Text |
▬▬▬▬▬▬▬▬▬▬

For instance one dynamic is that as coins are given for farming, they will find their way into 2 piles. One is “keep it for later” (hoarding) and the other is spending it on puts in the near future (even if it changes hands at an exchange).

Another is that not all puts ever result in more than one get. It could be shown that a good proportion of current immutable storage is backups, that is never accessed. Or private files rarely accessed. movies that are accessed often will end up having most accesses satisfied by caching (no vault gets). And who watches old movies, like Leslie Nelson’s “Forbidden Planet”, or any other old movie? Very few are really.

Another is dedup. That new popular video may get uploaded 100’s or 1000’s of times but only one store actually occurs, so that popular vid really made the network 100’s or 1000’s times the coins it would normally take to store that amount of data.

Another is that storage cost is halving every 18 months (actually 10 times in 5 years) for the last 3 decades. And solid state storage is about to make that doubling every year or so. And typically data becomes less used over time. So we have a reducing cost to pay out of each chunk stored.

▬▬▬▬▬▬▬▬▬▬

Dataset section |
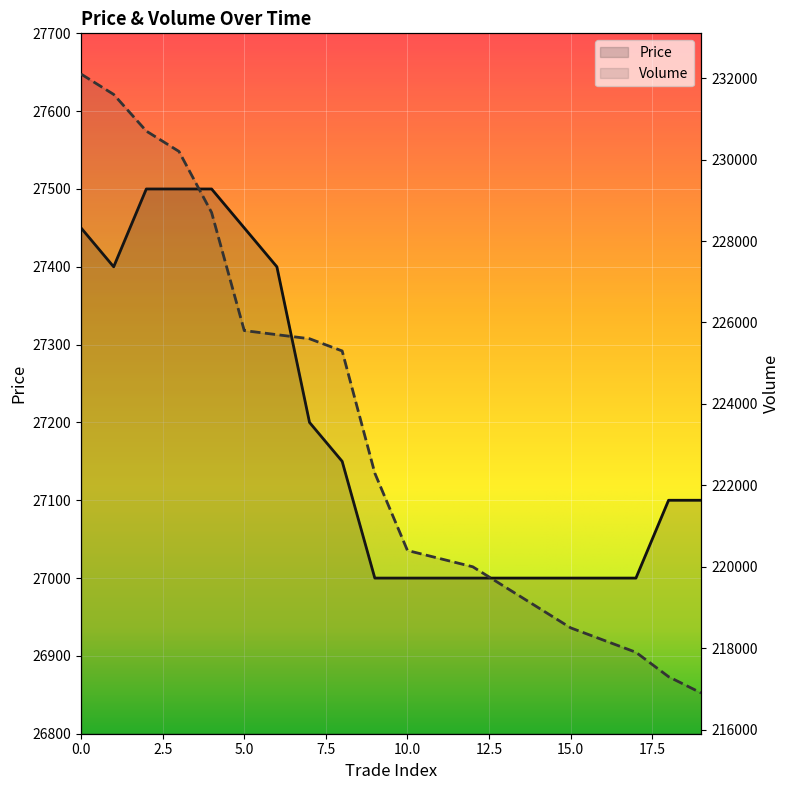

Count the Price values in the range 27000 to 27450.

17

▬▬▬▬▬▬▬▬▬▬

Goal of the exercise | Can you print the text about coins, puts, and storage costs from above, word for word and in full?

Response for this exercise |
For instance one dynamic is that as coins are given for farming, they will find their way into 2 piles. One is “keep it for later” (hoarding) and the other is spending it on puts in the near future (even if it changes hands at an exchange).

Another is that not all puts ever result in more than one get. It could be shown that a good proportion of current immutable storage is backups, that is never accessed. Or private files rarely accessed. movies that are accessed often will end up having most accesses satisfied by caching (no vault gets). And who watches old movies, like Leslie Nelson’s “Forbidden Planet”, or any other old movie? Very few are really.

Another is dedup. That new popular video may get uploaded 100’s or 1000’s of times but only one store actually occurs, so that popular vid really made the network 100’s or 1000’s times the coins it would normally take to store that amount of data.

Another is that storage cost is halving every 18 months (actually 10 times in 5 years) for the last 3 decades. And solid state storage is about to make that doubling every year or so. And typically data becomes less used over time. So we have a reducing cost to pay out of each chunk stored.